The PingER throughput predictions based on the Mathis formula assume that throughput is mainly limited by packet loss. The 60% per year growth curve in figure 8 is somewhat lower than the 79% per year growth in future needs that can be inferred from the tables in the TAN Report. True throughput measurements have not been in place for long enough to measure a growth trend. Nevertheless, the throughput measurements, and the trends in predicted throughput, indicate that current attention to HEP needs between developed regions could result in needs being met. In contrast, the measurements indicate that the throughput to less developed regions is likely to continue to be well below that needed for full participation in future experiments.

Comparisons with Economic and Development Indicators

Various economic indicators have been developed by the U.N. and the International Telecommunications Union (ITU). It is interesting to see how well the PingER performance indicators correlate with the economic indicators. The comparisons are particularly interesting in cases where the agreement is poor, and may point to some interesting anomalies or suspect data.

____

▶ Assignment
Which formula, report, project, and organizations are named in the passage on PingER throughput? List each one.

▶ Dataset records

____

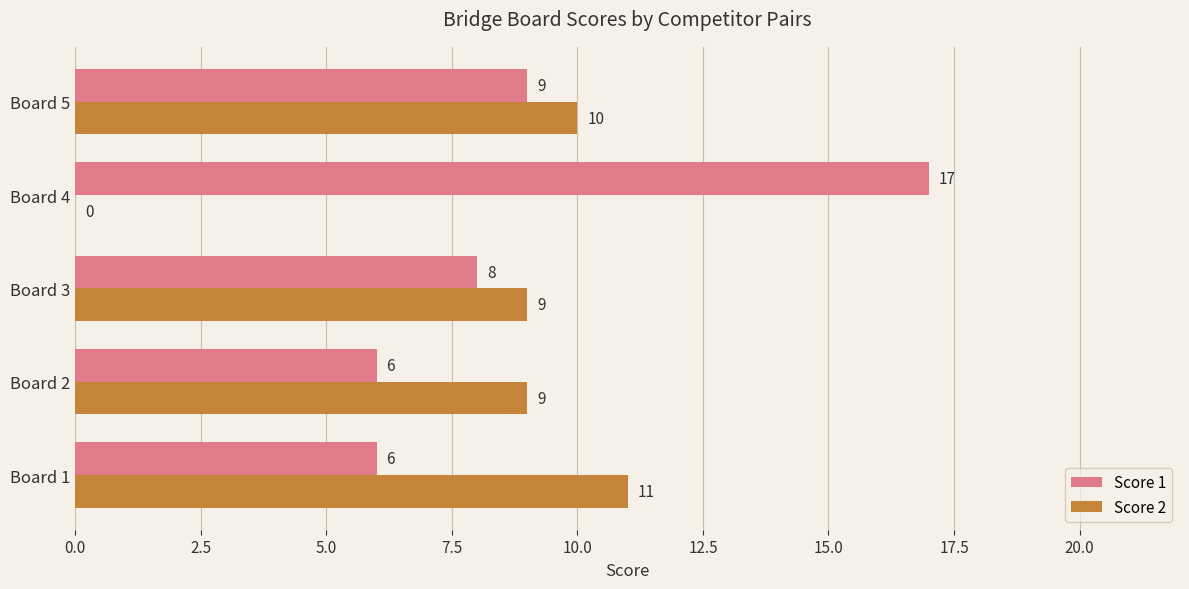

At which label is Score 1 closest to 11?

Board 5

____

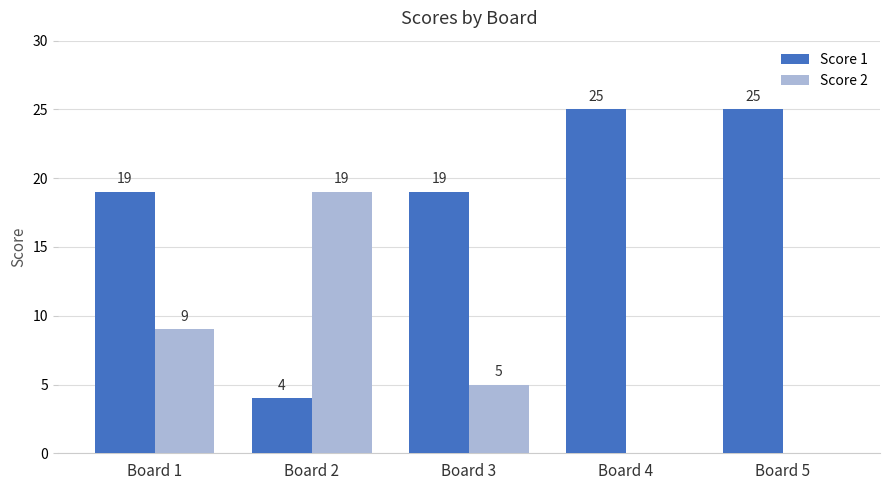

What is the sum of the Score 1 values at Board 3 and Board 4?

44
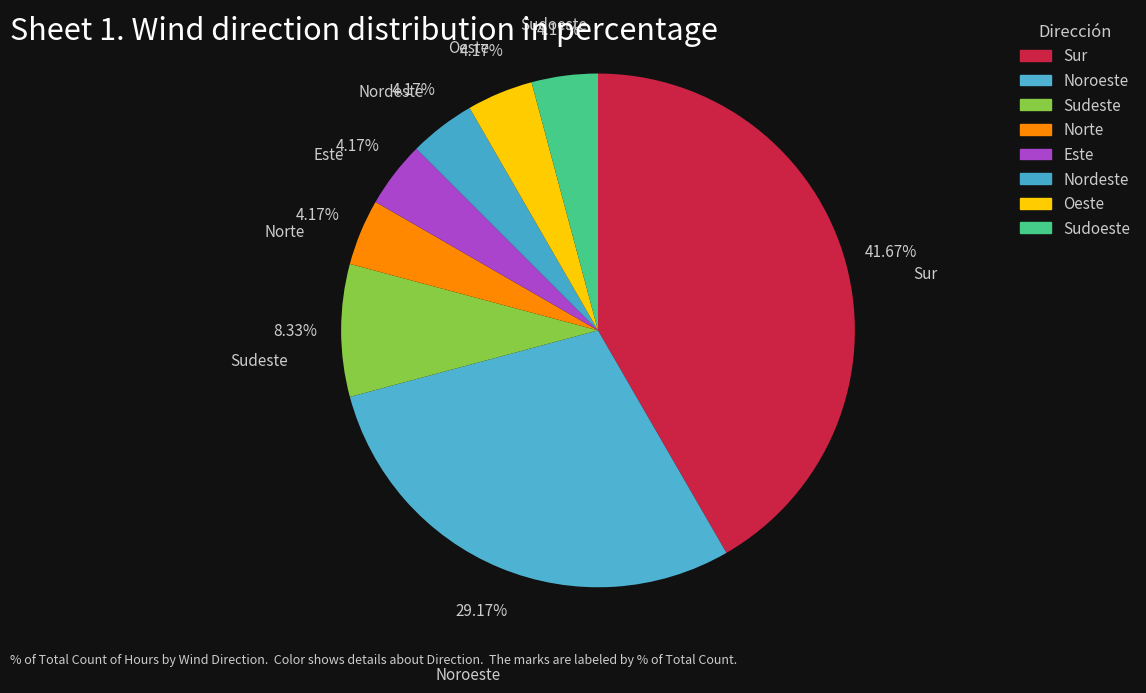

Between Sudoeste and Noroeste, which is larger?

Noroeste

____

▶ Result for this exercise
- PingER
- Mathis formula
- TAN Report
- U.N.
- International Telecommunications Union (ITU)